Alex L stopped by to borrow a camera. He's going on a trip. Sounds like a good time. He didn't have time to get out of the car. I just chatted with him for a few minutes and he was on his way.

Then my ex stopped by. I brought out the thing she wanted. I didn't want it to be awkward. We sat in the lobby for a bit and talked about the little things. Small talk. You know. Trying to remain pleasant. I told her deeper things, too. She didn't. That's probably good. We kept it courteous. I had to clarify that I'm not a socially-uncomfortable monster unable to talk to those who've wronged me. Then it got late. She left... and I was unable to go find actual humans to hang out with. So I spent the new few hours chatting with strangers online. Therapy.

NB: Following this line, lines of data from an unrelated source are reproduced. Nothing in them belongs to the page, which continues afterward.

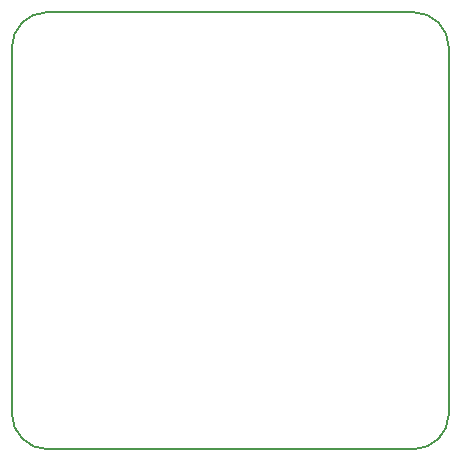
<source format=gbr>
G04 #@! TF.GenerationSoftware,KiCad,Pcbnew,(5.1.2)-1*
G04 #@! TF.CreationDate,2019-06-09T17:51:18+09:00*
G04 #@! TF.ProjectId,STEPPER_MOTOR04,53544550-5045-4525-9f4d-4f544f523034,rev?*
G04 #@! TF.SameCoordinates,Original*
G04 #@! TF.FileFunction,Profile,NP*
%FSLAX46Y46*%
G04 Gerber Fmt 4.6, Leading zero omitted, Abs format (unit mm)*
G04 Created by KiCad (PCBNEW (5.1.2)-1) date 2019-06-09 17:51:18*
%MOMM*%
%LPD*%
G04 APERTURE LIST*
%ADD10C,0.150000*%
G04 APERTURE END LIST*
D10*
X97000000Y-75000000D02*
X97000000Y-106000000D01*
X131000000Y-72000000D02*
X100000000Y-72000000D01*
X134000000Y-106000000D02*
X134000000Y-75000000D01*
X131000000Y-109000000D02*
X100000000Y-109000000D01*
X131000000Y-109000000D02*
G75*
G03X134000000Y-106000000I0J3000000D01*
G01*
X97000000Y-106000000D02*
G75*
G03X100000000Y-109000000I3000000J0D01*
G01*
X100000000Y-72000000D02*
G75*
G03X97000000Y-75000000I0J-3000000D01*
G01*
X134000000Y-75000000D02*
G75*
G03X131000000Y-72000000I-3000000J0D01*
G01*
M02*

</source>
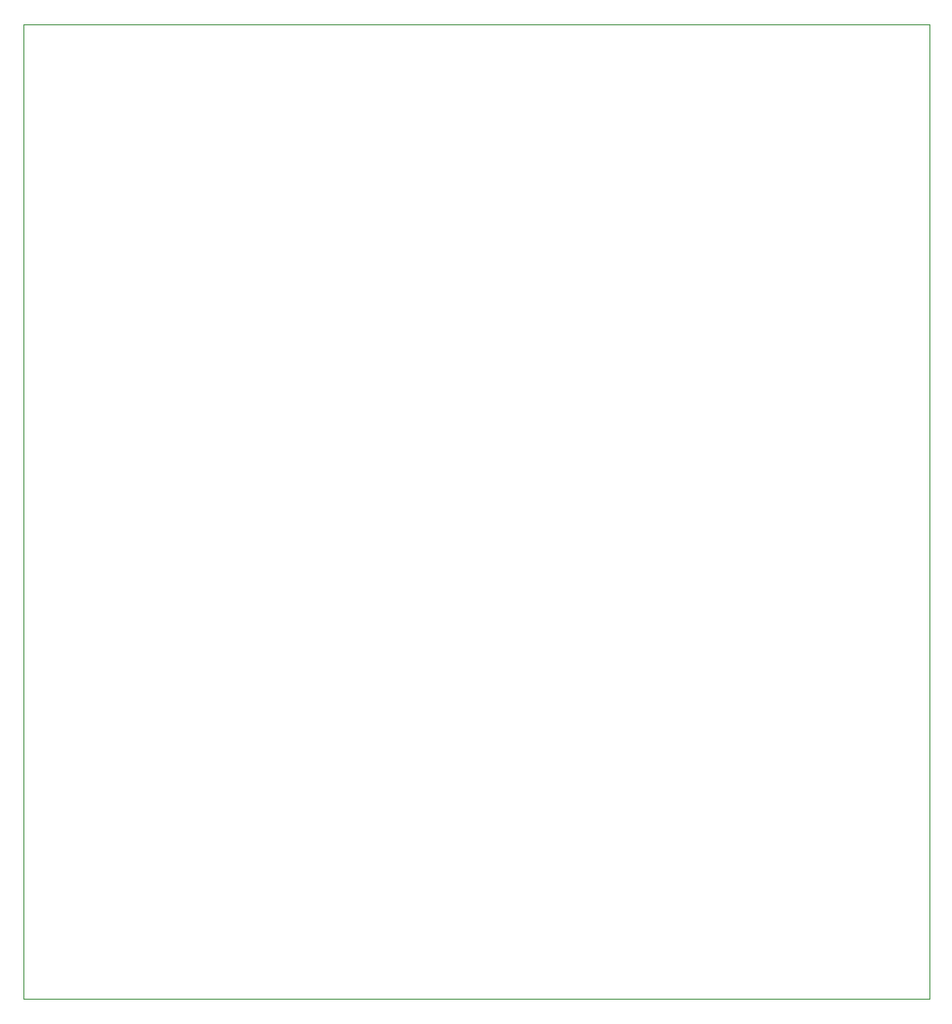
<source format=gm1>
G04 #@! TF.GenerationSoftware,KiCad,Pcbnew,5.1.5-5.1.5*
G04 #@! TF.CreationDate,2020-03-08T16:14:12+01:00*
G04 #@! TF.ProjectId,pcb,7063622e-6b69-4636-9164-5f7063625858,rev?*
G04 #@! TF.SameCoordinates,Original*
G04 #@! TF.FileFunction,Profile,NP*
%FSLAX46Y46*%
G04 Gerber Fmt 4.6, Leading zero omitted, Abs format (unit mm)*
G04 Created by KiCad (PCBNEW 5.1.5-5.1.5) date 2020-03-08 16:14:12*
%MOMM*%
%LPD*%
G04 APERTURE LIST*
%ADD10C,0.100000*%
G04 APERTURE END LIST*
D10*
X97790000Y-12700000D02*
X97790000Y-104140000D01*
X12700000Y-12700000D02*
X97790000Y-12700000D01*
X12700000Y-104140000D02*
X12700000Y-12700000D01*
X97790000Y-104140000D02*
X12700000Y-104140000D01*
M02*

</source>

Today I'm going to NinjaCon. I don't know why. Bought the tickets a while ago. Might as well go. Going alone. Don't expect anything good to happen.

Thursday, June 2, 2016

Looking for AirBnb

So I'm going to Canada soon and I'm looking for a place to stay. I've looked before and the prices seemed affordable but I was really hoping to find someone to stay with through a dating site instead. Well that didn't pan out. In fact the reply rate for that was much lower than normal messaging. So with only a couple weeks left I have no choice but to get a room. I don't need an apartment so a private room should do. I'm looking for something under $100/day and it's tough. My trip touches nights on the weekend and it leaves me with only two choices. One of them rejected me this morning. Hm. I don't see another reason but that I'm a guy. It's a woman host. The timing is somewhat odd because I was just listening to a podcast on discrimination on AirBnb. But that one was for being black. Well ladies and gentlemen: men get discriminated against just as much as Blacks.... and before someone checks my privilege, check it on a university campus. 

Aside from that, yesterday was another anti-social day. Woke up. Went to work. Worked really hard because I only have two days a week when I can do that. Came home. Played NeverWinter. Watched Game of Thrones with Alina. Chris couldn't join because he had too much work to do. Then spent the rest of the evening messing on eHarmony and AirBnb.